- Passage -
▬▬▬▬▬▬▬▬▬▬
Amelia Levin outlines a few things you should know about the Payment Protection Plan and possible extension
As the House presses on with a proposed extension for the Small Business Administration’s Payment Protection Plan (PPP), we know operators and their clients have likely experienced some confusion about all the changes and back and forth. That’s why we caught up with accountant Eric Hjerpe, CPA, managing partner at Hjerpe & Tennison in Bloomington, Ill., to help us navigate these unchartered waters, as the saying goes these days. Hjerpe has been studying the CARES Act since before it was even released to the public and with such detail that he’s been called upon by other magazine writers, bankers and others looking to get the scoop and details on all the inner workings of the Act.
The ongoing problem he says, is that guidance for the CARES Act and PPP continues to change, creating confusion among everyone — from workers to bankers, lenders and other accountants. This most recent guidance from the U.S. Department of Treasury is dated May 19.
▬▬▬▬▬▬▬▬▬▬
- Exercise details -
According to the passage about the Payment Protection Plan, what date does the most recent U.S. Department of Treasury guidance carry?

- Landmark coordinate records -
▬▬▬▬▬▬▬▬▬▬
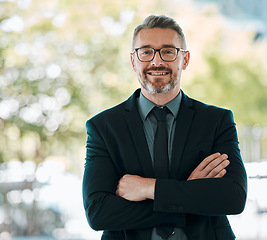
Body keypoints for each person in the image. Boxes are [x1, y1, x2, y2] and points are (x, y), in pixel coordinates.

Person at [82, 14, 247, 240]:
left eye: (168, 51)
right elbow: (99, 213)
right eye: (146, 52)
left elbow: (233, 197)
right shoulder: (104, 127)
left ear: (185, 60)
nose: (156, 61)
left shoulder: (216, 121)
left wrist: (148, 188)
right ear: (133, 61)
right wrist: (188, 194)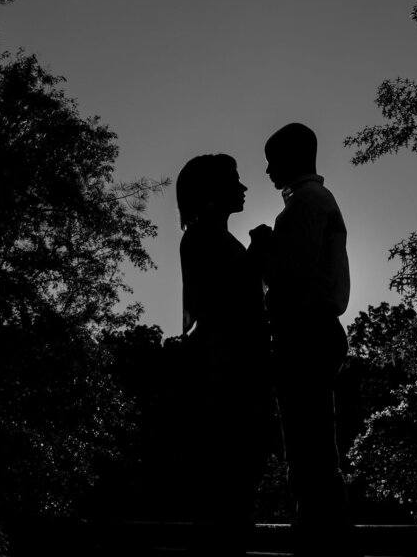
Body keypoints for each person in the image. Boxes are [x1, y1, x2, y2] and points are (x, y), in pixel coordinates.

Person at [248, 123, 353, 555]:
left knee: (307, 442)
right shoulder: (315, 200)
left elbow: (290, 277)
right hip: (314, 330)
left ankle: (320, 535)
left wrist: (262, 249)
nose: (267, 170)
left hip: (305, 332)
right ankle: (323, 529)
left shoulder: (304, 204)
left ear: (292, 158)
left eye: (272, 160)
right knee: (312, 437)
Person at [175, 154, 273, 553]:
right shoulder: (201, 239)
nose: (244, 187)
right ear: (213, 192)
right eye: (235, 180)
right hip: (224, 376)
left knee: (241, 475)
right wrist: (257, 254)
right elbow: (219, 304)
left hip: (238, 371)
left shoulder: (218, 240)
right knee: (228, 474)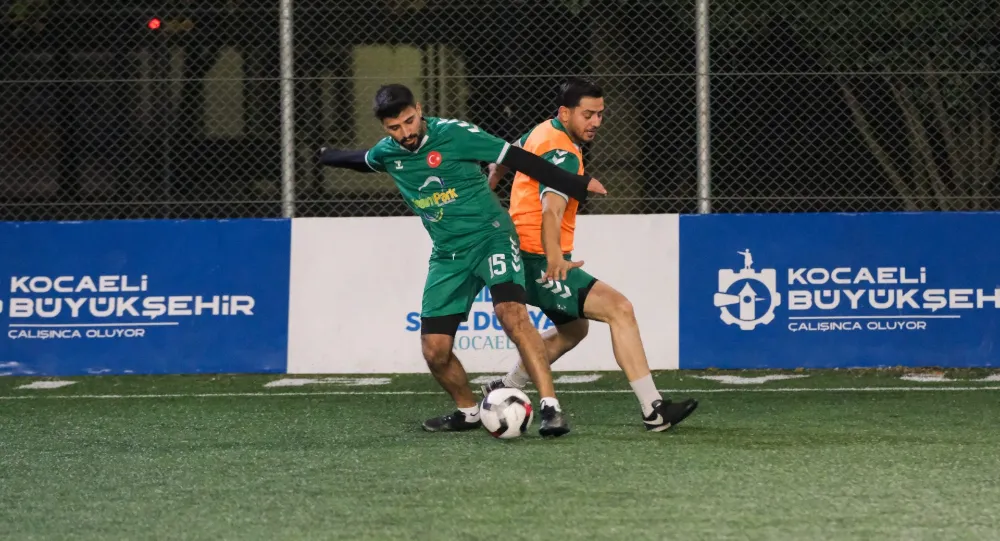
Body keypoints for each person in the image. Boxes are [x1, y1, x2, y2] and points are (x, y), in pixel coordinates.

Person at [318, 83, 607, 437]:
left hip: (491, 237)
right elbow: (362, 161)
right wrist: (326, 155)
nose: (405, 133)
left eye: (409, 121)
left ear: (419, 109)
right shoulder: (388, 152)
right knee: (434, 350)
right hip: (448, 255)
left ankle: (550, 408)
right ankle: (468, 411)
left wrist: (576, 182)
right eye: (395, 128)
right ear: (384, 128)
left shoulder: (455, 134)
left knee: (512, 315)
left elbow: (519, 159)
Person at [482, 78, 699, 432]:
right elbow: (551, 210)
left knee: (574, 330)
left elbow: (511, 151)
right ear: (565, 113)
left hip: (521, 252)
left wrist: (495, 174)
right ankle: (654, 410)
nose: (596, 122)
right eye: (588, 114)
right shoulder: (564, 154)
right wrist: (555, 257)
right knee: (620, 309)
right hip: (538, 261)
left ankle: (506, 386)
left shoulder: (543, 130)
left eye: (600, 114)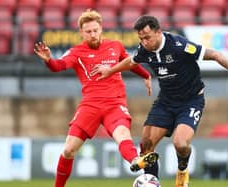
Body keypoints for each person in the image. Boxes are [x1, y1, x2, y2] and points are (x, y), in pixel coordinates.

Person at [90, 15, 228, 187]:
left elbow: (215, 54)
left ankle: (182, 170)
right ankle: (152, 183)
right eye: (141, 39)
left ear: (158, 32)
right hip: (166, 101)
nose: (144, 42)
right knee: (146, 145)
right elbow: (132, 61)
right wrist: (110, 70)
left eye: (147, 37)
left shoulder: (179, 46)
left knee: (180, 144)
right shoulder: (145, 49)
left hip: (191, 101)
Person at [34, 10, 158, 187]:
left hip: (115, 103)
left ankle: (136, 160)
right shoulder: (76, 52)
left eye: (95, 30)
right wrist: (48, 60)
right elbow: (59, 66)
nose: (93, 34)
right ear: (81, 33)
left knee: (123, 134)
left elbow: (129, 63)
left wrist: (145, 75)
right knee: (68, 150)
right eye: (88, 31)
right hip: (90, 105)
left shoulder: (115, 45)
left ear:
▬▬▬▬▬▬▬▬▬▬
- Reply to the exercise -
May 19